◆ **SOAL LATIHAN**: Tuliskan kembali secara persis penggalan teks tentang pentingnya pendidikan, mulai dari "BAB I Tesis" hingga "meningkatkan kesejahteraan masyarakat.".

◆ **KUTIPAN TEKS**:
BAB I Tesis Kualitatif
A.
Latar Belakang Masalah
Pendidikan memegang
peranan penting dalam menciptakan manusia-manuasia berkualitas. Pendidikan
memerlukan inovasi-inovasi yang sesuai dengan kemajuan ilmu pengetahuan dan
teknologi tanpa mengabaikan nilai-nilai kemanusiaan. Pendidikan juga dipandang
sebagai sarana untuk melahirkan insan-insan yang cerdas, kreatif, terampil,
bertanggung jawab, produktif dan berbudi pekerti luhur. Selain itu, pendidikan merupakan modal utama bagi suatu bangsa dalam
upaya meningkatkan kualitas sumber daya manusia yang dimilikinya. Sumber daya
manusia yang berkualitas akan mampu mengelola sumber daya alam dan memberi
layanan secara efektif dan efisien untuk meningkatkan kesejahteraan masyarakat.

◆ **DAFTAR ENTRI**:
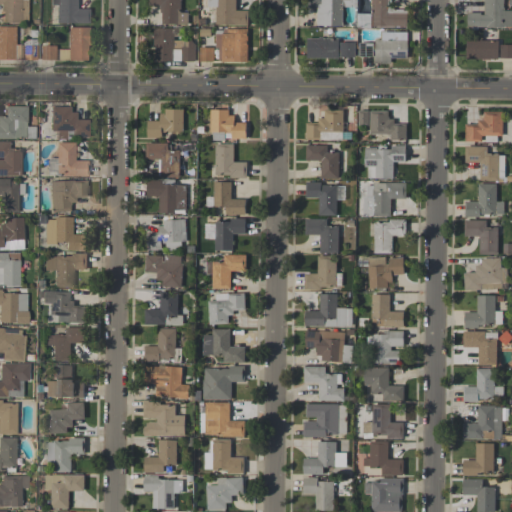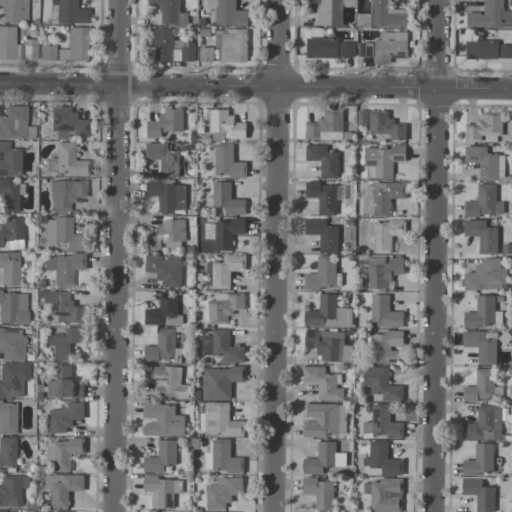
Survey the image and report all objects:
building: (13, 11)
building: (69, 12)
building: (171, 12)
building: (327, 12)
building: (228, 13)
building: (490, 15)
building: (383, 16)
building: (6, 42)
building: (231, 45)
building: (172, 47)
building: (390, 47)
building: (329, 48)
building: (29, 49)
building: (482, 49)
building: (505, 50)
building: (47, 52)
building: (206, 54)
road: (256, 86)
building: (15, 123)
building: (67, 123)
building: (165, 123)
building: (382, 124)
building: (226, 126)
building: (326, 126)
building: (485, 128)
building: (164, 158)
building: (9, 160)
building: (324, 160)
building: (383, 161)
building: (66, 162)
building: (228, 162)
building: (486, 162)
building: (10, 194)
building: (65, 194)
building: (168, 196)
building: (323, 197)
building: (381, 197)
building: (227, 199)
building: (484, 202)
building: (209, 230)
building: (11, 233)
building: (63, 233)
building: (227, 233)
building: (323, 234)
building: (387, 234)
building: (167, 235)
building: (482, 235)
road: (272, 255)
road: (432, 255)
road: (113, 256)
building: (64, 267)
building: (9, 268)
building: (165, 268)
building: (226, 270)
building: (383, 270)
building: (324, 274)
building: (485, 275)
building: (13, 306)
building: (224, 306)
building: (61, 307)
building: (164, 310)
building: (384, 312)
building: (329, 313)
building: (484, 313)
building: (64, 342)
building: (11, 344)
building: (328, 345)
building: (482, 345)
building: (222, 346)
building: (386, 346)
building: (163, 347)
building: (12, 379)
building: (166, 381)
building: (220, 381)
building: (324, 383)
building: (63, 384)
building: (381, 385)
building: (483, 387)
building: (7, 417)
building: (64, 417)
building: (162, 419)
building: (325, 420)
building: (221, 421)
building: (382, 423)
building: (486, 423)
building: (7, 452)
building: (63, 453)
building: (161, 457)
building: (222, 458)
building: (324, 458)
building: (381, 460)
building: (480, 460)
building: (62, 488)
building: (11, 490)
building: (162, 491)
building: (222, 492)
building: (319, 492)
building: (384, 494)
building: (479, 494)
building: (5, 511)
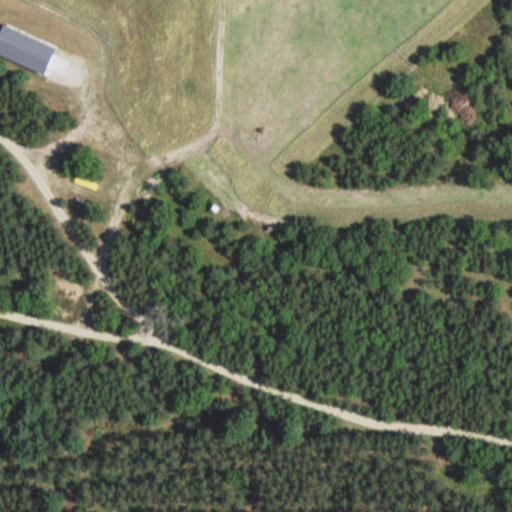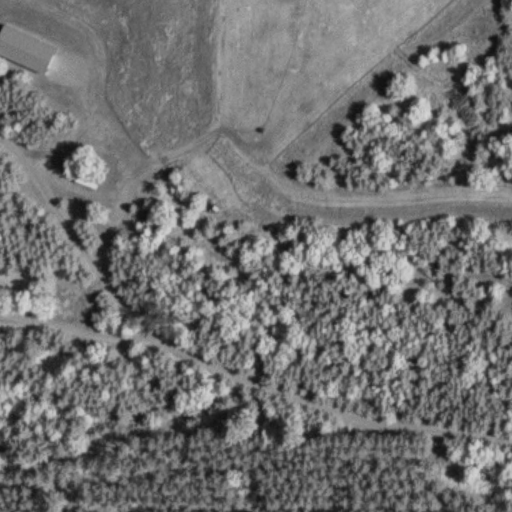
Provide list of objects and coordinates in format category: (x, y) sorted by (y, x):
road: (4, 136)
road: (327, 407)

◆ **HASIL LATIHAN**:
BAB I Tesis Kualitatif
A.
Latar Belakang Masalah
Pendidikan memegang
peranan penting dalam menciptakan manusia-manuasia berkualitas. Pendidikan
memerlukan inovasi-inovasi yang sesuai dengan kemajuan ilmu pengetahuan dan
teknologi tanpa mengabaikan nilai-nilai kemanusiaan. Pendidikan juga dipandang
sebagai sarana untuk melahirkan insan-insan yang cerdas, kreatif, terampil,
bertanggung jawab, produktif dan berbudi pekerti luhur. Selain itu, pendidikan merupakan modal utama bagi suatu bangsa dalam
upaya meningkatkan kualitas sumber daya manusia yang dimilikinya. Sumber daya
manusia yang berkualitas akan mampu mengelola sumber daya alam dan memberi
layanan secara efektif dan efisien untuk meningkatkan kesejahteraan masyarakat.